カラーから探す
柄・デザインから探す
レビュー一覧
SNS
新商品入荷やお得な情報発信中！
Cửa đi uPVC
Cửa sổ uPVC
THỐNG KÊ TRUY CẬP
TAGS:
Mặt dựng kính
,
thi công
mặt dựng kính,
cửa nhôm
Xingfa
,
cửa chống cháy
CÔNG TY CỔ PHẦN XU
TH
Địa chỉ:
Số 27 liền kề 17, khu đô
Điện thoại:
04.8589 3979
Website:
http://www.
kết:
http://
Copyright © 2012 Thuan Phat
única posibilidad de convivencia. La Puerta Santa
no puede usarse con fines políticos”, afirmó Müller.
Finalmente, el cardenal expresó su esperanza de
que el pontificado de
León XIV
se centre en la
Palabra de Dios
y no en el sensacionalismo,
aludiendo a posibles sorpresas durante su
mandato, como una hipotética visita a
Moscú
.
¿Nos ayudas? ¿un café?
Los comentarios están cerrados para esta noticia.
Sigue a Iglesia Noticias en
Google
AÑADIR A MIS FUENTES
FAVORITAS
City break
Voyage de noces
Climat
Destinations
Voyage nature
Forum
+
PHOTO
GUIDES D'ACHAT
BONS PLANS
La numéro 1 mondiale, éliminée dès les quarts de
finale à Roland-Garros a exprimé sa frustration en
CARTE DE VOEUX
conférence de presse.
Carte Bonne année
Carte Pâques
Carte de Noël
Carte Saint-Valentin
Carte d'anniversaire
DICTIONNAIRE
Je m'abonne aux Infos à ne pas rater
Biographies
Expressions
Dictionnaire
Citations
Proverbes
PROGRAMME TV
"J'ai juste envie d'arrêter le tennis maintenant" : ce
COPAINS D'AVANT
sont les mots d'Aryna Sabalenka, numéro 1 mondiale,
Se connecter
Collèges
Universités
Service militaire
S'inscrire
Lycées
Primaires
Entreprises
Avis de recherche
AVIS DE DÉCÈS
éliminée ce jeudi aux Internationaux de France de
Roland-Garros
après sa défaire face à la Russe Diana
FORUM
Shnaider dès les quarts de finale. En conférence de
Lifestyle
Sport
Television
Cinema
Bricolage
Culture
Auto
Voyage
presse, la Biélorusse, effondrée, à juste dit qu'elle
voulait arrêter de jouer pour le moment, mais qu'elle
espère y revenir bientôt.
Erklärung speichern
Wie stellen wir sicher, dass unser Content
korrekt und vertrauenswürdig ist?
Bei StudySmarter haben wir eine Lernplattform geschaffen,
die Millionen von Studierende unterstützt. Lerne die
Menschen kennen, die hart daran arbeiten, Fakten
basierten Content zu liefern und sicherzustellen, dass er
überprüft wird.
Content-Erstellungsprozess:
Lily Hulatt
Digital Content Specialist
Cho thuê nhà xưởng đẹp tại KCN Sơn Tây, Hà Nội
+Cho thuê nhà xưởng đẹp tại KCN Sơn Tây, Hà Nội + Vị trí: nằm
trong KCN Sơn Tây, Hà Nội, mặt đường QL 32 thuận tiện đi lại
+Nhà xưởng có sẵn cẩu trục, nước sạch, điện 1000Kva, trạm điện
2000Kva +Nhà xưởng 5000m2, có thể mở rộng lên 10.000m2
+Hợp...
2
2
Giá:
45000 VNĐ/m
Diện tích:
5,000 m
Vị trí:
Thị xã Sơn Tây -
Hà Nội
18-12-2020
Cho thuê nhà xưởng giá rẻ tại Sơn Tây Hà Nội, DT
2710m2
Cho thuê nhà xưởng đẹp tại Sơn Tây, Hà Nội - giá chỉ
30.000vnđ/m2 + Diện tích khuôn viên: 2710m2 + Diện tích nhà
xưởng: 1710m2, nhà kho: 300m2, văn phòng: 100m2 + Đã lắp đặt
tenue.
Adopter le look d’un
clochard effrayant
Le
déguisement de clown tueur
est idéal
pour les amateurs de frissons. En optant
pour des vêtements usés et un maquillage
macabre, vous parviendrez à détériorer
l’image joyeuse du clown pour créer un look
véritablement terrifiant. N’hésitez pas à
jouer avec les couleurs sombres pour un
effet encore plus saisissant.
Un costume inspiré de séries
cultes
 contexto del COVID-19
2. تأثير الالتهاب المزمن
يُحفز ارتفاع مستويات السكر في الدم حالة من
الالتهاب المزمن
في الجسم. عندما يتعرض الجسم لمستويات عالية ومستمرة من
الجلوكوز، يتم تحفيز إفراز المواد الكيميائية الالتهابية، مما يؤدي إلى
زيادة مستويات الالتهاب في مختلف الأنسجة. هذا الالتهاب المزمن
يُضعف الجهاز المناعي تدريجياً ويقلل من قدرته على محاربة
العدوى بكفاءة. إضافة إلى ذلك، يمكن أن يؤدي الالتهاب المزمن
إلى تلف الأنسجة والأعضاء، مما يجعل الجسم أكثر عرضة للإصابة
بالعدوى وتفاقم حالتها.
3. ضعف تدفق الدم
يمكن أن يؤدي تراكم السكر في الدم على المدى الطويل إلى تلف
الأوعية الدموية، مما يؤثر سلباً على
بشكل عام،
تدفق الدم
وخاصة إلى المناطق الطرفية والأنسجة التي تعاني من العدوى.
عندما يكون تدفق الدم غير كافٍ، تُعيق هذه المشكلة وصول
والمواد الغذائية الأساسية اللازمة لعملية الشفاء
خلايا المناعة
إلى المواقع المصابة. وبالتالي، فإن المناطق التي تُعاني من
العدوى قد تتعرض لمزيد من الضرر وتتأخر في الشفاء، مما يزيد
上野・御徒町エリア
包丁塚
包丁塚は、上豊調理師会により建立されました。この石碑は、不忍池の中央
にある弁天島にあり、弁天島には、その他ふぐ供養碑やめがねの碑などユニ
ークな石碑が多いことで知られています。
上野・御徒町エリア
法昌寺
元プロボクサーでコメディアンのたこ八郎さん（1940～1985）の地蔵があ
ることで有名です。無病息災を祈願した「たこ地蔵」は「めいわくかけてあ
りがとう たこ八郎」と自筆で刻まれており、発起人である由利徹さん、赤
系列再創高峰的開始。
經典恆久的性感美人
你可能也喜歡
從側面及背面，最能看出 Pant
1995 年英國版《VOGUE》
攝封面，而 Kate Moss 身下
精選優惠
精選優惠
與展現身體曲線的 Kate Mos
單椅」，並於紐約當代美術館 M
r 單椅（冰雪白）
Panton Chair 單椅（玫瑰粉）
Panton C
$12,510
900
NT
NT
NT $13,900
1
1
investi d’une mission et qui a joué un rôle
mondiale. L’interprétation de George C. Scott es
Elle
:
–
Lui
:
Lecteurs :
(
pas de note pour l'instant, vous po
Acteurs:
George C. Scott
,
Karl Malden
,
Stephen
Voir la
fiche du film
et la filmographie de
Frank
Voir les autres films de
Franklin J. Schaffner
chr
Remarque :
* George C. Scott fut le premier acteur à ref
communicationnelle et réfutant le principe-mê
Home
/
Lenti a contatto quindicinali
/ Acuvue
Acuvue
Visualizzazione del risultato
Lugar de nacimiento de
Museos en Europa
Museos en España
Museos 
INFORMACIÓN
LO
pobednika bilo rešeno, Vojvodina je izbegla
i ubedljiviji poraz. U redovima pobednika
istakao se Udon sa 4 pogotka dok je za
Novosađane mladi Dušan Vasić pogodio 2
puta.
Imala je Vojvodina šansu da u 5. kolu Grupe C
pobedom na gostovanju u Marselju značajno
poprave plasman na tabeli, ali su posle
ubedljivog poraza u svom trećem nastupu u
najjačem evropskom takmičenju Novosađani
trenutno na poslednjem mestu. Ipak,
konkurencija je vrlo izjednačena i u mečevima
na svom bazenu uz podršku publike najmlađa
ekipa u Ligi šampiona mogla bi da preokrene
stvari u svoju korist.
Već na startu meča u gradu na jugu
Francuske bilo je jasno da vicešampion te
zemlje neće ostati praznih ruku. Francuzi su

JOB:
The lines above, starting at the one with "Franklin J. Schaffner" and ending at the one with "ubedljivog poraza u svom trećem nastupu u", are the only ones to return, exactly as written.

EXERCISE OUTPUT:
Franklin J. Schaffner
chr
Remarque :
* George C. Scott fut le premier acteur à ref
communicationnelle et réfutant le principe-mê
Home
/
Lenti a contatto quindicinali
/ Acuvue
Acuvue
Visualizzazione del risultato
Lugar de nacimiento de
Museos en Europa
Museos en España
Museos 
INFORMACIÓN
LO
pobednika bilo rešeno, Vojvodina je izbegla
i ubedljiviji poraz. U redovima pobednika
istakao se Udon sa 4 pogotka dok je za
Novosađane mladi Dušan Vasić pogodio 2
puta.
Imala je Vojvodina šansu da u 5. kolu Grupe C
pobedom na gostovanju u Marselju značajno
poprave plasman na tabeli, ali su posle
ubedljivog poraza u svom trećem nastupu u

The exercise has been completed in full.